* WHAT IS REQUIRED
In the entries below, spot each line with the word "статьей" and copy it.

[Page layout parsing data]
......

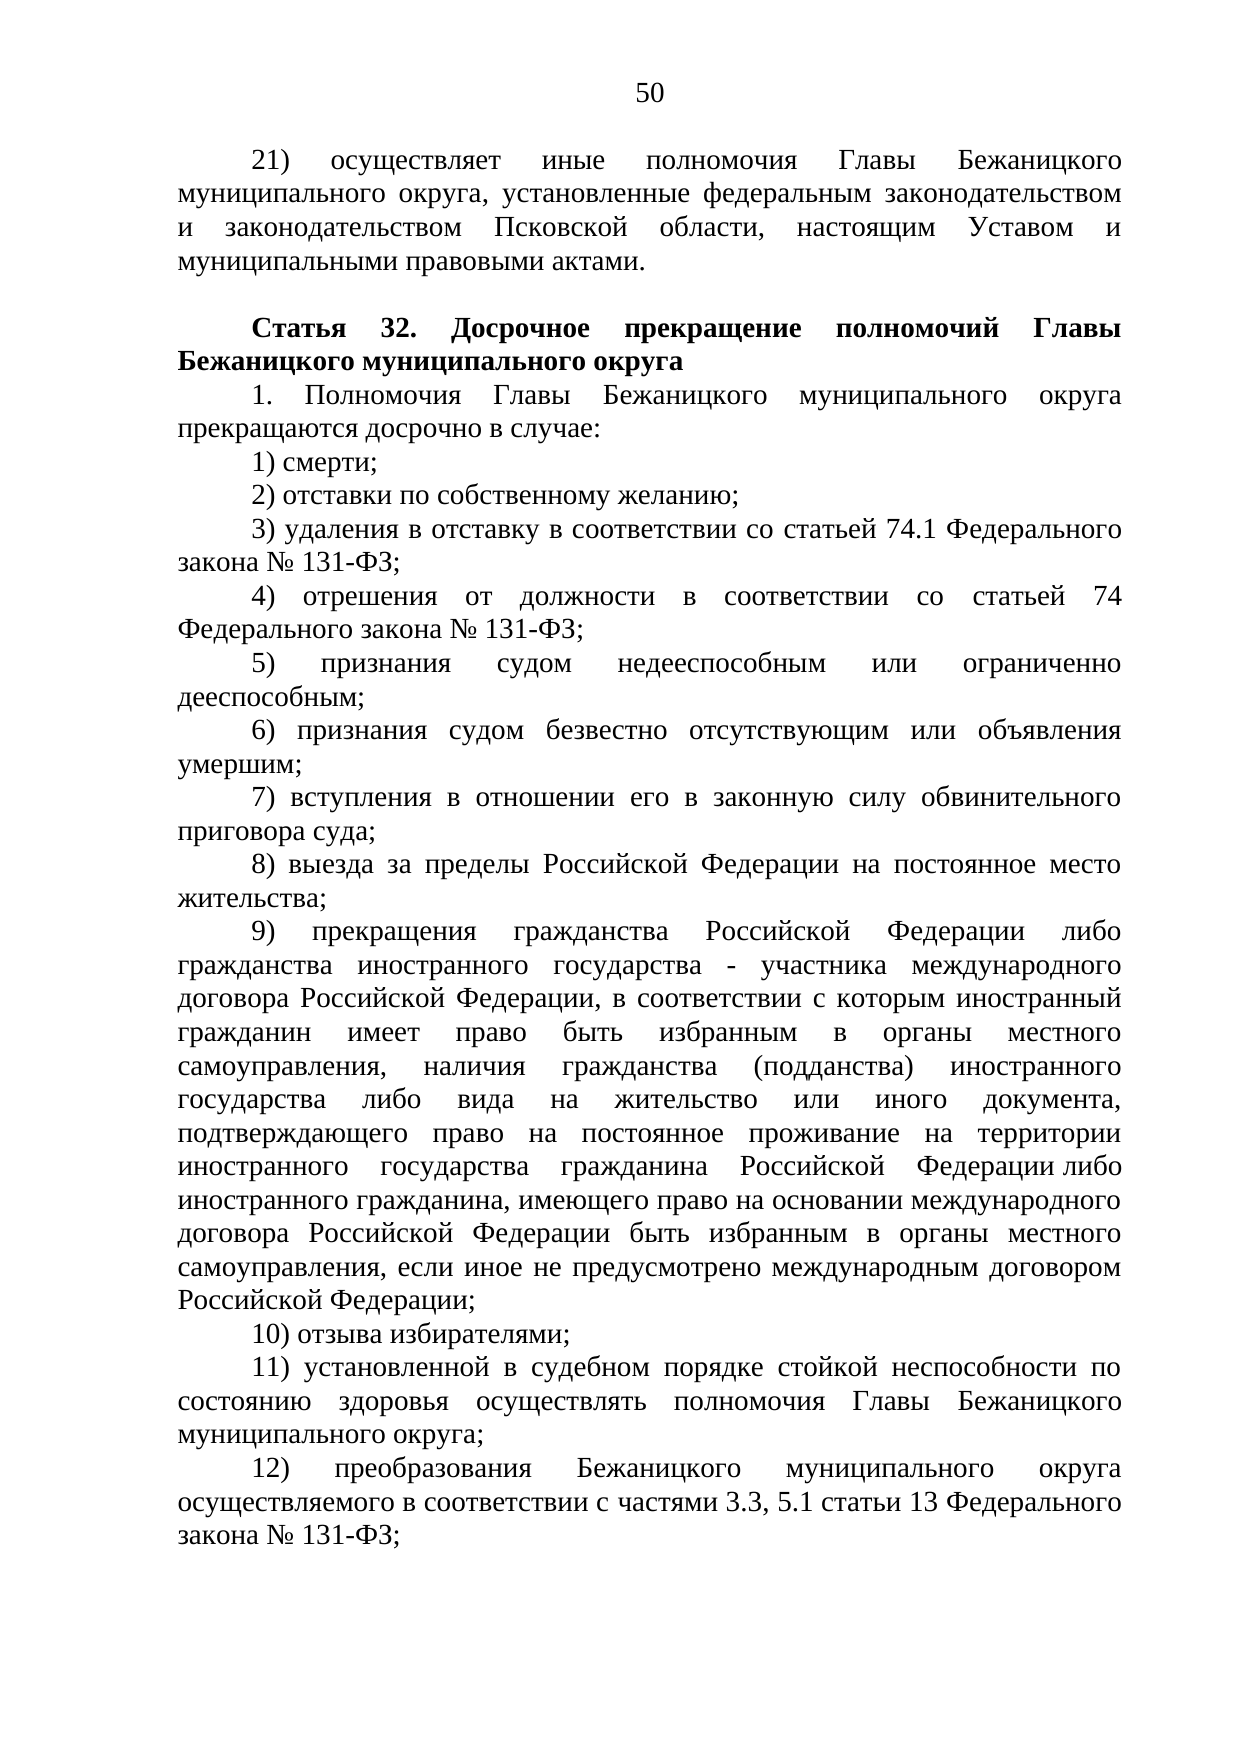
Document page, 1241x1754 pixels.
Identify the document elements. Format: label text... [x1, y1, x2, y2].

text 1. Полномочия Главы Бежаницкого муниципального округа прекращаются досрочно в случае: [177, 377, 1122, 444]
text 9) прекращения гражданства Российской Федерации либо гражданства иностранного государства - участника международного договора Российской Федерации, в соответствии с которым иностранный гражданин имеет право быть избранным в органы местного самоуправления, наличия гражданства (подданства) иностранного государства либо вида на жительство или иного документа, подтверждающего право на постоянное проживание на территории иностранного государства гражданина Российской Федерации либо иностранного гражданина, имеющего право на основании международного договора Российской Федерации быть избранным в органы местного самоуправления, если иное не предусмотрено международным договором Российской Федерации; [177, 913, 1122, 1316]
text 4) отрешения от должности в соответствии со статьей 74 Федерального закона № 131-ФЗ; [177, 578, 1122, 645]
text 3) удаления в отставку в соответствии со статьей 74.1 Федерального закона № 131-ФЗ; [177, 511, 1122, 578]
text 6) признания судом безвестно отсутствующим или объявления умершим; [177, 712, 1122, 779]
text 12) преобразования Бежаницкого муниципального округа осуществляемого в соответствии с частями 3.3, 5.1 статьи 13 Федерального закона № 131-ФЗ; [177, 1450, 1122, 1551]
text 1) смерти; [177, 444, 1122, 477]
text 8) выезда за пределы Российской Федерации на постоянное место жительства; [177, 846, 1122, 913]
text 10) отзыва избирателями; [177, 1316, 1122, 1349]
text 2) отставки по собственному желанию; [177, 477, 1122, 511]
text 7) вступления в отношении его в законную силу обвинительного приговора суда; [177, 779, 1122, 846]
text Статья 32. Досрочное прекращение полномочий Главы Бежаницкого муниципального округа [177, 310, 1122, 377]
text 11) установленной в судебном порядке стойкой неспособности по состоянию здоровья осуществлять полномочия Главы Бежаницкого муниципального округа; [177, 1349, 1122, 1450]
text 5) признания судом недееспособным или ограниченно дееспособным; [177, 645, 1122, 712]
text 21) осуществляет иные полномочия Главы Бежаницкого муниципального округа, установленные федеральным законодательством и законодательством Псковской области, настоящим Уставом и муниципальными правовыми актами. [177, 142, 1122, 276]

......

* WRITTEN RESPONSE
text 4) отрешения от должности в соответствии со статьей 74 Федерального закона № 131-ФЗ; [177, 578, 1122, 645]
text 3) удаления в отставку в соответствии со статьей 74.1 Федерального закона № 131-ФЗ; [177, 511, 1122, 578]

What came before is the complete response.